Saved data entries
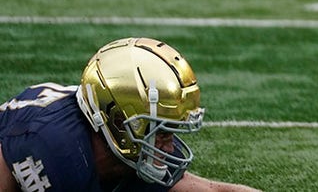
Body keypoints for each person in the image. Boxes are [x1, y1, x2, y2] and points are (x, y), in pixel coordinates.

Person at [0, 37, 259, 192]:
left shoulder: (124, 154)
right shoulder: (53, 147)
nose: (168, 148)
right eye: (161, 132)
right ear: (117, 121)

TASK DESCRIPTION:
Give the records again exactly, without pictures.

THE COMPLETED TASK:
Body keypoints for each person in the image. Boxes are [x1, y1, x2, y2] and points are (x, y), in pixel coordinates.

Person at [0, 37, 259, 192]:
left shoulder: (124, 154)
right shoulder: (53, 147)
nose: (168, 148)
right eye: (161, 132)
right ear: (117, 121)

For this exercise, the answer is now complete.